**Consigne a**
Pouvez-vous transcrire les enregistrements ci-dessous sous forme de liste numérotée, sans les lignes vides et en laissant de côté les images ?

**Extrait cité**
============================================================

Article paru dans Programme communiste, n° 18, janvier-mars 1962, p. 1-5

« C’est généreux, la France ! », s’est écrié un jour le chef de l’État qui n’exaspère jamais autant nos démocrates nationaux que lorsqu’avec sa grandiloquence coutumière il exprime leurs propres préjugés les mieux enracinés. En effet, aucune réalité historique lointaine ou proche n’a apparemment pu arracher du cœur de nos petits-bourgeois socialisants cette conviction orgueilleuse remontant à la Grande Révolution de… 1789 qu’ils étaient inégalables en générosité démocratique et que c’était eux qui donnaient son visage à la France. Cette conviction, ils l’ont malheureusement inculquée au mouvement ouvrier lui-même : heureux impérialisme français qui peut exploiter, piller, guerroyer, réprimer, sans que le prolétariat sache lui répliquer autrement que par le « Tout ça n’est pas la France » des petits-bourgeois.

En novembre, la police parisienne est venue prouver à cette nation si généreuse que dans la démocratie sauvée, comme on sait, des menées fascistes d’Alger par le grand général démocrate qu’on sait, la manifestation pacifique (« pacifique, notez-bien ! ») se payait, pourvu qu’on soit Algérien (« c’est-à-dire, jusqu’à nouvel ordre, Français musulman, notez-bien ! ») par des réclusions et des bannissements « parfaitement arbitraires », et pis, par l’assommade et la noyade collectives. Comment souffrir qu’on défigurât ainsi sa physionomie légendaire, sinon historique, sans passer immédiatement aux actes ?

Aux actes, la France généreuse ne passa point. Beaucoup de protestations, du « Figaro » à « l’Humanité » (voyez un peu !) ; des médecins des hôpitaux parisiens, aux avocats légalement chargés des plaintes des familles des manifestants disparus et aux « policiers républicains » défendant l’honneur de leur noble profession. Beaucoup de confidences douloureuses de démocrates à leurs feuilles démocratiques sur certains vieux souvenirs de l’époque de l’occupation et de l’hitlérisme triomphant, réveillés, hélas, par des Français. Mais d’actes, point. Tout au plus deux-cents prolétaires tournèrent-ils en rond pendant quelques dizaines de minutes, place Marcel-Sembat, à Paris, pour protester contre la répression « qui pouvait faire obstacle à la négociation ». Et si M. Papon fut solennellement mis au ban de la « Francs généreuse », dans la France profane, il resta préfet de police. Dans la France profane, une fois de plus, ce fut la violence raciale et de classe de l’État capitaliste qui triompha, tandis que le prolétariat restait coi et que les démocrates gémissaient. A les en croire, cette France-là ne serait qu’une déformation de leur France mythique, qui est aussi celle de de Gaulle. Bien entendu, c’est au contraire le mythe, un des plus réactionnaires du monde, qui tente vainement de masquer la réalité sociale : ce pays-ci, comme tous les autres, est dominé par le Capital ; il est même plus impérialiste que beaucoup d’autres.

============================================================

**Matériel de travail**
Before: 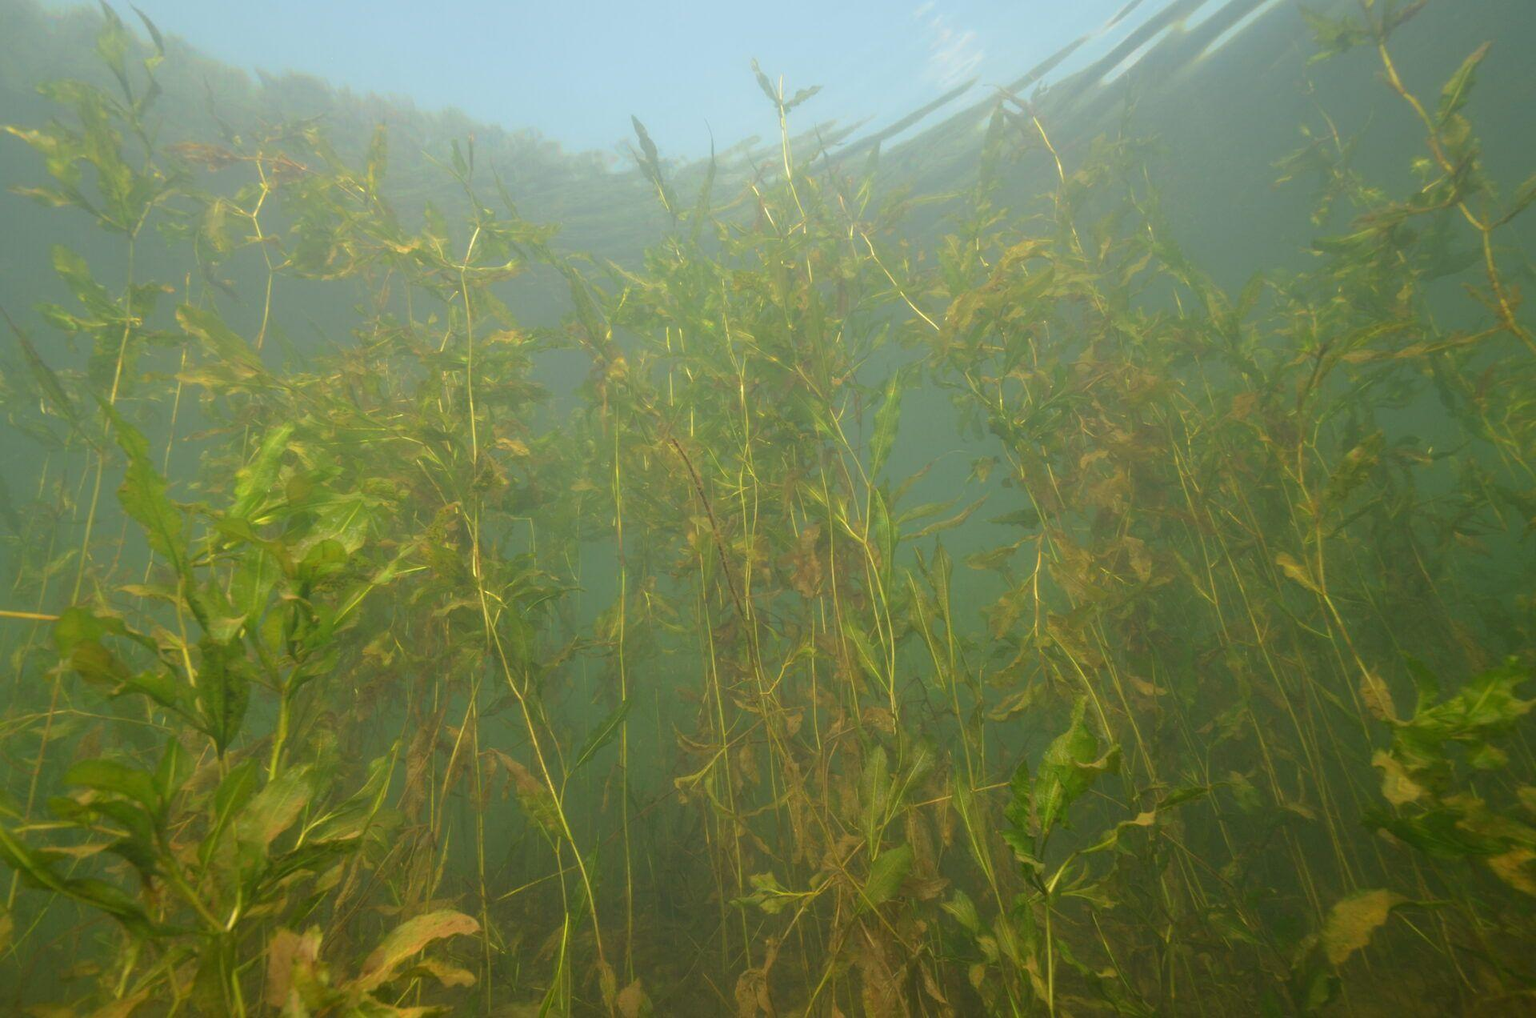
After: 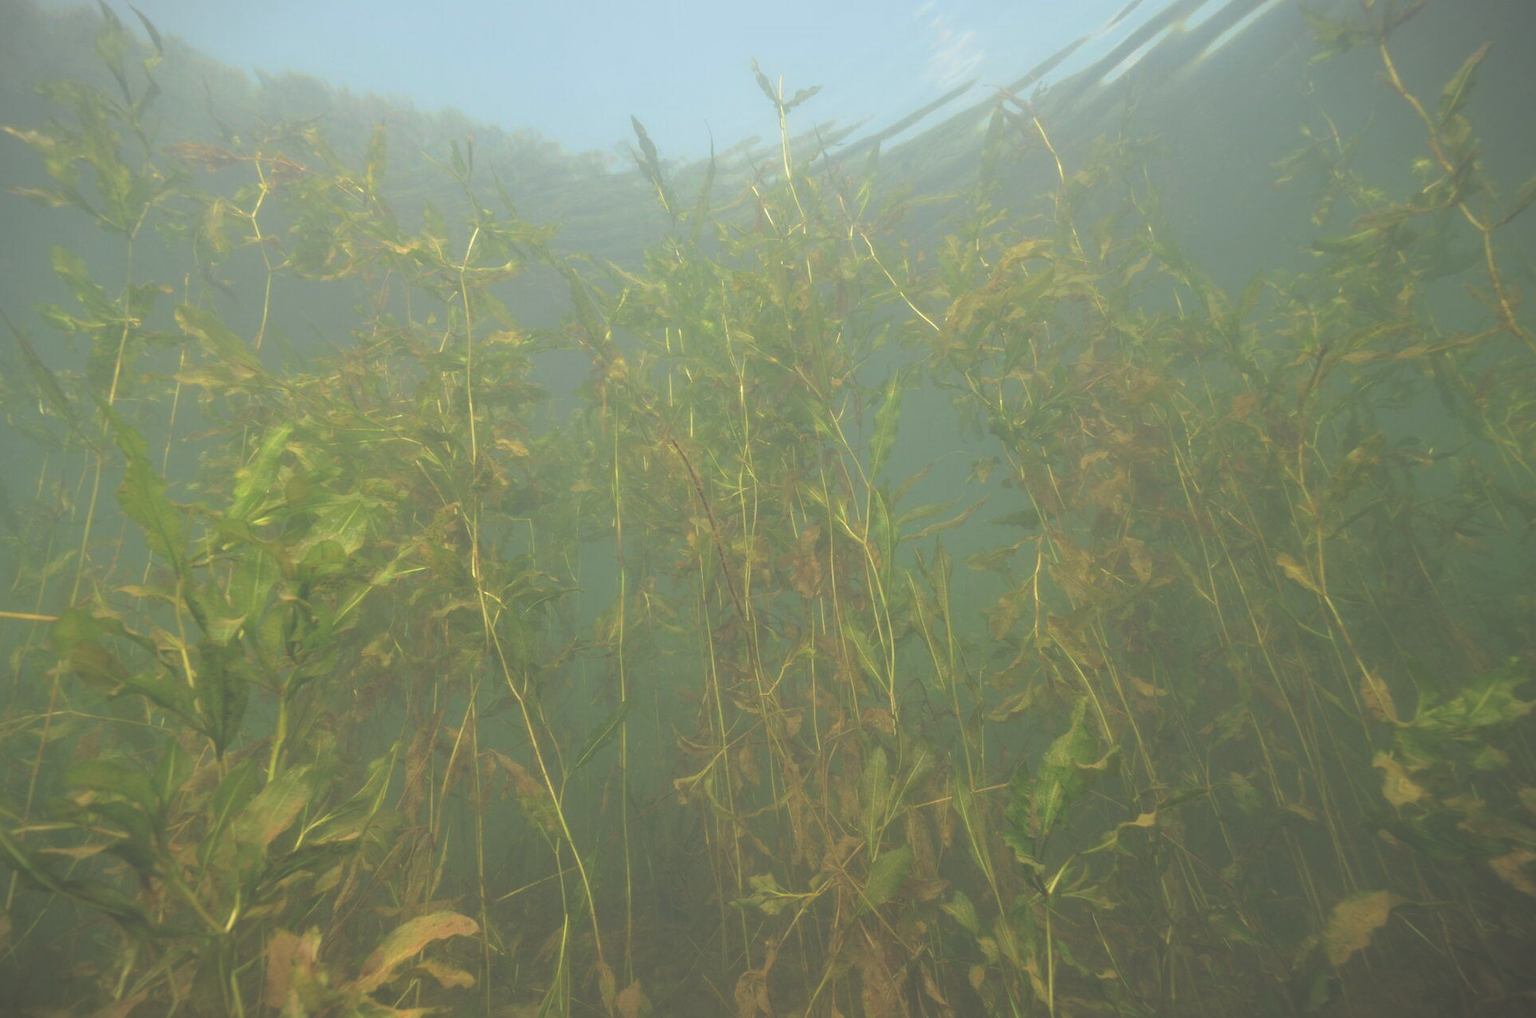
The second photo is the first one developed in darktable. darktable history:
contrast brightness saturation: saturation -0.059
vignetting: fall-off start 97.22%, width/height ratio 1.181
exposure: black level correction -0.061, exposure -0.049 EV, compensate highlight preservation false
crop and rotate: left 0.146%, bottom 0.005%
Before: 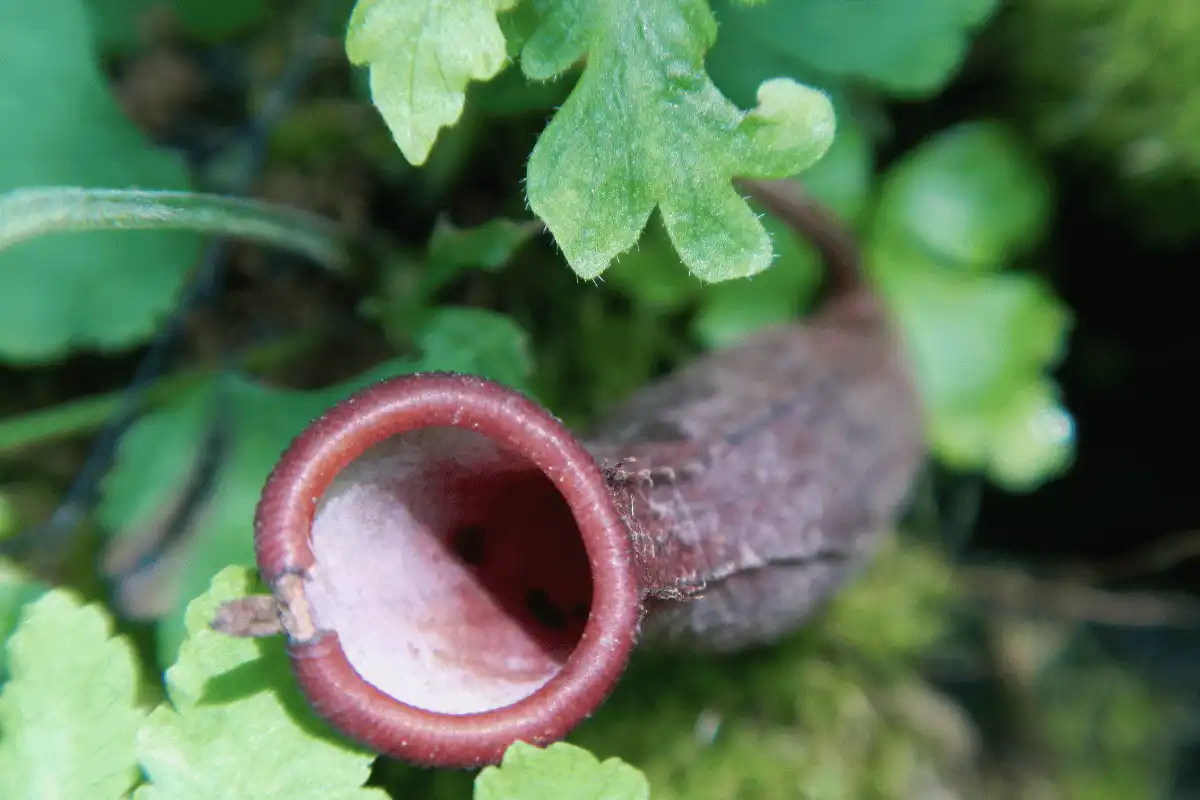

============================================================

**Consigne b**
Pouvez-vous reprendre l'extrait cité de « En novembre, la » à « aux actes ? » en remplaçant « police parisienne » par « préfecture de police » ?

**Réponse a**
1. Before: 
2. After: 
3. The second photo is the first one developed in darktable. darktable history:
4. contrast brightness saturation: saturation -0.059
5. vignetting: fall-off start 97.22%, width/height ratio 1.181
6. exposure: black level correction -0.061, exposure -0.049 EV, compensate highlight preservation false
7. crop and rotate: left 0.146%, bottom 0.005%
8. Before: 

**Réponse b**
En novembre, la préfecture de police est venue prouver à cette nation si généreuse que dans la démocratie sauvée, comme on sait, des menées fascistes d’Alger par le grand général démocrate qu’on sait, la manifestation pacifique (« pacifique, notez-bien ! ») se payait, pourvu qu’on soit Algérien (« c’est-à-dire, jusqu’à nouvel ordre, Français musulman, notez-bien ! ») par des réclusions et des bannissements « parfaitement arbitraires », et pis, par l’assommade et la noyade collectives. Comment souffrir qu’on défigurât ainsi sa physionomie légendaire, sinon historique, sans passer immédiatement aux actes ?